> **Texte du document**:
━━━

«Tout le monde attend les militaires français, mais pour l’instant on ne voit rien.» Marie-Agathe, une maman du quartier Lakouanga, résume en peu de mots l’impatience et l’anxiété de bon nombre de ses concitoyens. Depuis que les autorités françaises ont publiquement annoncé leur intention de porter à plus d’un millier d’hommes le nombre de leurs soldats en Centrafrique (600 soldats déjà présents depuis 2002), Bangui se plaît à espérer une fin rapide de son calvaire, persuadé que l’intervention des soldats de l’ancienne puissance coloniale dans les rues de la capitale mettra un terme aux exactions des anciens rebelles de la Séléka («l’alliance» en sango, la langue nationale) au pouvoir depuis le 24 mars.

Cette opération française qui, selon une source digne de foi, devrait s’intituler «Sangaris», du nom d’un papillon rouge sang vivant dans les forêts centrafricaines, intervient alors que la RCA ne cesse de s’enfoncer dans la crise et que le pouvoir a perdu toute maîtrise de la situation. La semaine passée, des milices d’autodéfense qui combattent la Séléka ont lancé une attaque à une cinquantaine de kilomètres de la capitale.

Une semaine plus tôt, un magistrat, Modeste-Martineau Bria, a été abattu dans les rues de Bangui. ­Signe de la tension ambiante, un couvre-feu a été réinstauré et les autorités ont annulé à la dernière minute le défilé qui devait marquer, dimanche, le 53e anniversaire de l’indépendance du pays. «Tant mieux. [Le président autoproclamé] Michel Djotodia pouvait légitimement craindre un attentat ou des troubles», relève un invité, soulagé de ne pas avoir eu à s’exposer dans la tribune officielle. La Centrafrique bruisse de rumeurs de coup d’Etat, de tentatives de révolution de palais, qui, à en croire plusieurs observateurs avertis du pays, ne seraient pas toutes infondées.

━━━

> **Données fournies**:
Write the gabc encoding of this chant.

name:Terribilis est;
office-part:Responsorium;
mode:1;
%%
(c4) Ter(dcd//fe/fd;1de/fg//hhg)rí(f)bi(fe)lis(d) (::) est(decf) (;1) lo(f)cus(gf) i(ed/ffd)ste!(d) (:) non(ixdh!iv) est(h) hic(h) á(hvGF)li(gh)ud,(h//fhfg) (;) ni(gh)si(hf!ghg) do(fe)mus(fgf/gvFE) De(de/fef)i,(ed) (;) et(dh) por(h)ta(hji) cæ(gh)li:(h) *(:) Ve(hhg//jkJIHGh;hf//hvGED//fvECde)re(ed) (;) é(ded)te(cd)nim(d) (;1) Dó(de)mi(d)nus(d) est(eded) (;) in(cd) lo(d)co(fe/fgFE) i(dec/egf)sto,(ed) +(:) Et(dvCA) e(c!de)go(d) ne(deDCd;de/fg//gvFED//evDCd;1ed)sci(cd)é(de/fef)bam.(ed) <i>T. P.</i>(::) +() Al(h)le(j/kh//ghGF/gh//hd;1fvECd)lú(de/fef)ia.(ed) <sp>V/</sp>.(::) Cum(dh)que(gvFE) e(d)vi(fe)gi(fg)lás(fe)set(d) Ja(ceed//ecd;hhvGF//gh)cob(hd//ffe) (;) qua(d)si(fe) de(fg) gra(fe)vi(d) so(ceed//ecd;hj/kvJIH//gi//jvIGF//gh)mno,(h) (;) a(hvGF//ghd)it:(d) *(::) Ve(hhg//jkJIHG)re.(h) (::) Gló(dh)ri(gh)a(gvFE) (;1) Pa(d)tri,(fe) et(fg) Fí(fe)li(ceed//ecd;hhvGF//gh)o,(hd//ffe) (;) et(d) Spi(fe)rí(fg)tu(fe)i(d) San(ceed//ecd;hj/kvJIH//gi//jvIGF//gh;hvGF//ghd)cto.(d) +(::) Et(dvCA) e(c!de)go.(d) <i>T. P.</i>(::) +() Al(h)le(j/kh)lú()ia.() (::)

━━━

> **Consigne écrite 1**: Reproduisez à l'identique, de la première à la dernière, les lignes du jeu de données musicales.
> **Consigne écrite 2**: Poursuivez l'article sur la Centrafrique à partir de sa dernière phrase.
L'article sur la Centrafrique et les lignes sont deux documents distincts.

> **Réponse attendue 1**:
Write the gabc encoding of this chant.

name:Terribilis est;
office-part:Responsorium;
mode:1;
%%
(c4) Ter(dcd//fe/fd;1de/fg//hhg)rí(f)bi(fe)lis(d) (::) est(decf) (;1) lo(f)cus(gf) i(ed/ffd)ste!(d) (:) non(ixdh!iv) est(h) hic(h) á(hvGF)li(gh)ud,(h//fhfg) (;) ni(gh)si(hf!ghg) do(fe)mus(fgf/gvFE) De(de/fef)i,(ed) (;) et(dh) por(h)ta(hji) cæ(gh)li:(h) *(:) Ve(hhg//jkJIHGh;hf//hvGED//fvECde)re(ed) (;) é(ded)te(cd)nim(d) (;1) Dó(de)mi(d)nus(d) est(eded) (;) in(cd) lo(d)co(fe/fgFE) i(dec/egf)sto,(ed) +(:) Et(dvCA) e(c!de)go(d) ne(deDCd;de/fg//gvFED//evDCd;1ed)sci(cd)é(de/fef)bam.(ed) <i>T. P.</i>(::) +() Al(h)le(j/kh//ghGF/gh//hd;1fvECd)lú(de/fef)ia.(ed) <sp>V/</sp>.(::) Cum(dh)que(gvFE) e(d)vi(fe)gi(fg)lás(fe)set(d) Ja(ceed//ecd;hhvGF//gh)cob(hd//ffe) (;) qua(d)si(fe) de(fg) gra(fe)vi(d) so(ceed//ecd;hj/kvJIH//gi//jvIGF//gh)mno,(h) (;) a(hvGF//ghd)it:(d) *(::) Ve(hhg//jkJIHG)re.(h) (::) Gló(dh)ri(gh)a(gvFE) (;1) Pa(d)tri,(fe) et(fg) Fí(fe)li(ceed//ecd;hhvGF//gh)o,(hd//ffe) (;) et(d) Spi(fe)rí(fg)tu(fe)i(d) San(ceed//ecd;hj/kvJIH//gi//jvIGF//gh;hvGF//ghd)cto.(d) +(::) Et(dvCA) e(c!de)go.(d) <i>T. P.</i>(::) +() Al(h)le(j/kh)lú()ia.() (::)

> **Réponse attendue 2**:
Quoi qu’il en soit, à mesure que son impopularité et celle de son gouvernement s’accroissent, l’ancien chef rebelle chargé de conduire le pays à des élections prévues en février 2015 s’enferme chaque jour un peu plus dans sa forteresse du camp de Roux, située sur une colline de la capitale. Ses sorties dans la ville se font sous escorte d’une douzaine de pick-up chargés de combattants. Plusieurs de ses visiteurs réguliers le décrivent inquiet, otage de ses «généraux», qui l’ont fait roi et peuvent le déposer à tout moment, ou bien encore persuadé que le dessein caché de l’intervention militaire française est de le chasser du pouvoir. Paris a beau promettre que l’opération «Barracuda» destinée à renverser l’empereur Bokassa Ier en 1979 appartient à un autre temps, en Centrafrique, l’histoire pèse de tout son poids.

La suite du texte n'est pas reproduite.